Analytical Description of Concentration of Radiation Displacement Defects in Oxide Crystals as Function of Electrons or Neutrons Energy

Abstract

Abstract The main purpose of this work is the description of dependence of the concentration of radiation displacements defects (RDD) induced by electrons and neutrons in garnets, perovskites, silicates, germanates, and tungsted bronzes type crystals (Y3Al5O12, Gd3Ga5O12, YAlO3, LiNbO3, Bi4Si3O12, Bi4Ge3O12, Ca0.28Ba0.72Nb2O6) on the energy of particles by analytical function. The dependences were determined on the basis of calculations made using the Monte-Carlo method realized in the Atom Collision Cascade Simulation program. The results of calculations show that the concentrations of RDD reduced to one impinging particle increased initially with the particles energy and they saturates for the electron and neutron energy above 3–36 MeV, depending on crystal, sublattice and kind of irradiation particle.

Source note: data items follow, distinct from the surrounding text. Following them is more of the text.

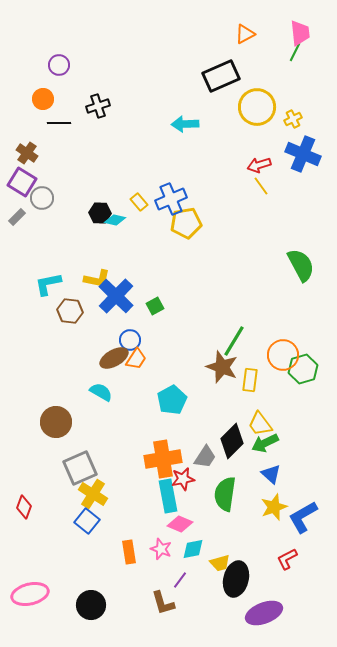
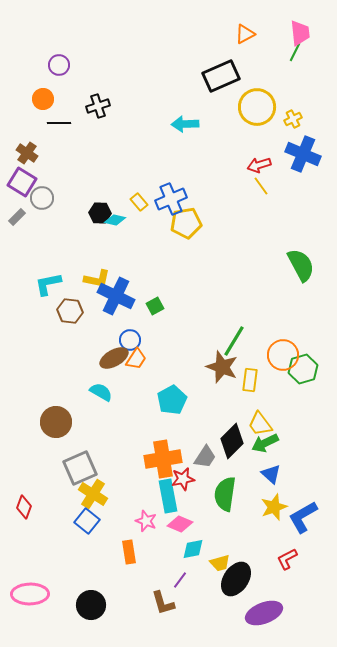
blue cross at (116, 296): rotated 18 degrees counterclockwise
pink star at (161, 549): moved 15 px left, 28 px up
black ellipse at (236, 579): rotated 20 degrees clockwise
pink ellipse at (30, 594): rotated 12 degrees clockwise
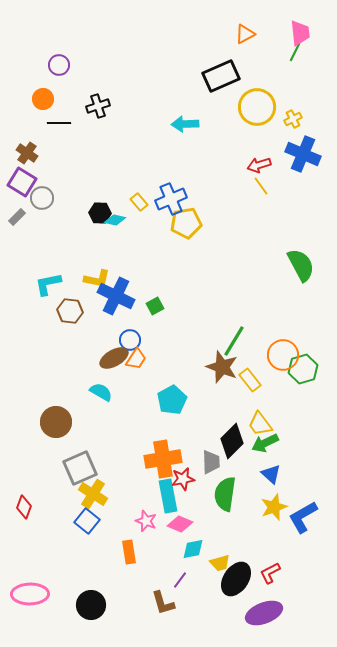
yellow rectangle at (250, 380): rotated 45 degrees counterclockwise
gray trapezoid at (205, 457): moved 6 px right, 5 px down; rotated 35 degrees counterclockwise
red L-shape at (287, 559): moved 17 px left, 14 px down
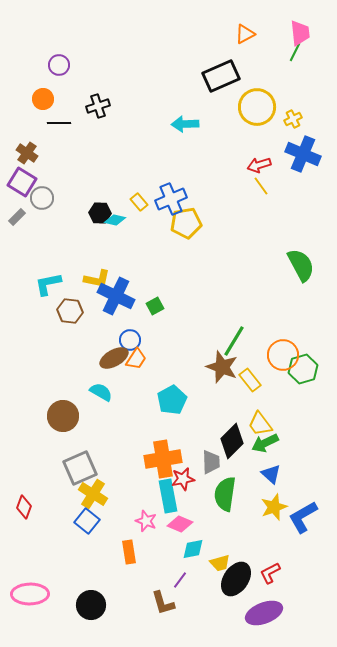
brown circle at (56, 422): moved 7 px right, 6 px up
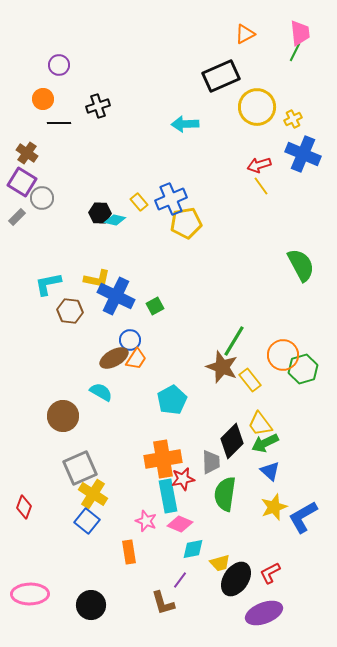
blue triangle at (271, 474): moved 1 px left, 3 px up
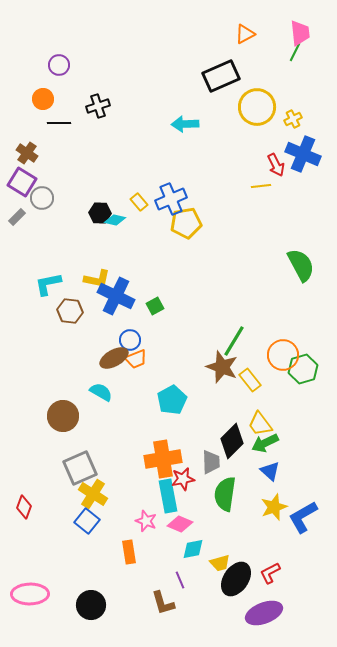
red arrow at (259, 165): moved 17 px right; rotated 100 degrees counterclockwise
yellow line at (261, 186): rotated 60 degrees counterclockwise
orange trapezoid at (136, 359): rotated 35 degrees clockwise
purple line at (180, 580): rotated 60 degrees counterclockwise
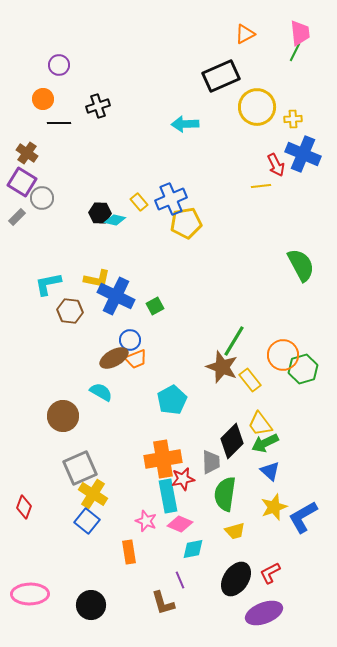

A wide range of energies for which the concentration of RDD is independent of the energy of particles (neutrons, electrons) makes them potential materials for the dosimetry of high-energy particles. The comparison of the concentrations of RDD calculated for different sublattices as well as for the cases of electrons and neutrons is made. In the case of irradiation with electrons, the relative concentration of RDD of the oxygen sublattice strongly depends on the energy of electrons and the crystal and varies in the range of 10–90%. In the case of neutrons, the relative concentration of RDD of the oxygen sublattice does not depend on the neutron energy and is in the range of 66–84% depending on the crystal.